Given these difficulties and failings in the banks; given the particular situation here; and given the widespread human misery here caused by bank failures, do you think bankers are justified in asking as they did at the AGM of AIB, for bonus payments to be restored, bonuses which have been blocked by the government here since I think, 2010. The bankers were getting great big bonuses before the crisis and they want them back now. Do they deserve them?

Well that’s why we needed a regulation on bonuses and compensation packages. Because they were really incentivised to take risk without considering what could happen with this risk. So now we have a good regulation in place; and is it the moment right now to think about restoring bonuses when you still have work to do to clean the balance sheets before the next crisis? Definitely not, in my view.

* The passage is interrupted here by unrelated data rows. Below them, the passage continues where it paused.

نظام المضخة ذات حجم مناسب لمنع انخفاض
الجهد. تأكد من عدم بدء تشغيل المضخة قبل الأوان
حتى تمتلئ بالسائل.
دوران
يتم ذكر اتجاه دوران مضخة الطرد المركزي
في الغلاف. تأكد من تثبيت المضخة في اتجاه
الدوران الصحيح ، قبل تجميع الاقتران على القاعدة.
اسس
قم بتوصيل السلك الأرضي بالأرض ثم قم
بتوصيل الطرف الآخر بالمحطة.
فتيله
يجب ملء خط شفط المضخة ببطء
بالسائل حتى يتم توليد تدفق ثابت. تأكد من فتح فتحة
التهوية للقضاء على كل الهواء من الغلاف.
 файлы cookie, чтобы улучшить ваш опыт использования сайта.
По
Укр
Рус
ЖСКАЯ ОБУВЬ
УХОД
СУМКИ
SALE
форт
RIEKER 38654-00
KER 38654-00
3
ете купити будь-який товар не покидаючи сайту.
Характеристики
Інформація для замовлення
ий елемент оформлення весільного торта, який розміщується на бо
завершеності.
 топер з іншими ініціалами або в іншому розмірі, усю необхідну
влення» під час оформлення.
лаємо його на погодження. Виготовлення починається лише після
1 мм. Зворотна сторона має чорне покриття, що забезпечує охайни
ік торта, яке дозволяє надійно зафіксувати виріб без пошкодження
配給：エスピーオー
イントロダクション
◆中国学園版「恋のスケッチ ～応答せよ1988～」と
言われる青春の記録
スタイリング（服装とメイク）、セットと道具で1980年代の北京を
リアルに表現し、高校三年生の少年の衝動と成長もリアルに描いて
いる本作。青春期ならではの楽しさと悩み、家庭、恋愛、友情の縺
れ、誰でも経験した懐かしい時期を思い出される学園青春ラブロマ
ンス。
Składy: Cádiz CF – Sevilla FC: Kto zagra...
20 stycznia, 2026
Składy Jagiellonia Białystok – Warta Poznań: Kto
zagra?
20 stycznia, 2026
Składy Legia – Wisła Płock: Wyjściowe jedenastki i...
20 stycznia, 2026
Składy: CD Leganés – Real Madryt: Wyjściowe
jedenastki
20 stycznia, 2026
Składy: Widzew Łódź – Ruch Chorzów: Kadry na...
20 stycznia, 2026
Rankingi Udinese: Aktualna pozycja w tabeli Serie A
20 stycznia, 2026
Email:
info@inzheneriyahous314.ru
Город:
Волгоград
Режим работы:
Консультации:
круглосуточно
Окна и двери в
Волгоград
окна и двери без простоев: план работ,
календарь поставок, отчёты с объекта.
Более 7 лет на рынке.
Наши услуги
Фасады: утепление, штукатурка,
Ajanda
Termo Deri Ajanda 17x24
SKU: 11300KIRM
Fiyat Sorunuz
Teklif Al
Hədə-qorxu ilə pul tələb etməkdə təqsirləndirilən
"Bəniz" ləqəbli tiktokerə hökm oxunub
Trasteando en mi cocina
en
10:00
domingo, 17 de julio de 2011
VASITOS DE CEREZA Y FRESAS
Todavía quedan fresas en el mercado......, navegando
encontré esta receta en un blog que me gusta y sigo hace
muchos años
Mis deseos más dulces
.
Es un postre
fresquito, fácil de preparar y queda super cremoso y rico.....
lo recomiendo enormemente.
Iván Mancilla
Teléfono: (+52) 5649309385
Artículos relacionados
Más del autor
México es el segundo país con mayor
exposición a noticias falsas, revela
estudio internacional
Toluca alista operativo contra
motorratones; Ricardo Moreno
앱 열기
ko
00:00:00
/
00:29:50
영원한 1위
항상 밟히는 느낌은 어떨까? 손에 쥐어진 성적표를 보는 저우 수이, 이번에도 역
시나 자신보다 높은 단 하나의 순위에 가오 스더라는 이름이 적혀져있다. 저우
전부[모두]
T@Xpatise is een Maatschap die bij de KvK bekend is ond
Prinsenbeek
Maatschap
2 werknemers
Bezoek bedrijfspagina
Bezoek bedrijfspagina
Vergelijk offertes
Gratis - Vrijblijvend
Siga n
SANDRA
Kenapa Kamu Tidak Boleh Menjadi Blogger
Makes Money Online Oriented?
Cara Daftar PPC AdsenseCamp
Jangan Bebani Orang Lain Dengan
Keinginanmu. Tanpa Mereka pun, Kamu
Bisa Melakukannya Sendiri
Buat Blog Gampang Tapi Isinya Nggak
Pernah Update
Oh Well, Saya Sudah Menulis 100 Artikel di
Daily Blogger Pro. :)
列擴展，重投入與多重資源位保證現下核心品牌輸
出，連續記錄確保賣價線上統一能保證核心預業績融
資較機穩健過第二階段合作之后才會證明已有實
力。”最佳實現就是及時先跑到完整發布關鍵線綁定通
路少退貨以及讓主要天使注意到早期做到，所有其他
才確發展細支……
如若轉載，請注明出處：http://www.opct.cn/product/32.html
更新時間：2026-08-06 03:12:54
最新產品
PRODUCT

So the government should hold the line there and oppose them?

Well a number of banks need to get authorisation, … they need to get authorisation from the Supervisory Board of the SSM to deliver these bonuses or to pay dividends because we consider that they are not strong enough to be doing that. So these banks will have to ask for authorisation and they are likely not to get it. I can’t speak for the Supervisory Board because it is a board with 25 members and will decide through majority of the votes but knowing my colleagues I have not much doubt on the outcome of such a discussion.

So whatever the banks want, they have to work for it?

Exactly. When they have addressed the legacy of the previous crisis, totally and fully, then they can consider compensation for these outcomes. And if they are to improve the situation of the staff working in the banks, it’s definitely to give good incentives to people to address NPLs - so the people working on NPLs, for example, are the ones that should get bonuses, or those who are working on the previous weaknesses, are the ones who should get the bonuses. And for the time being not the ones developing the risk of the bank.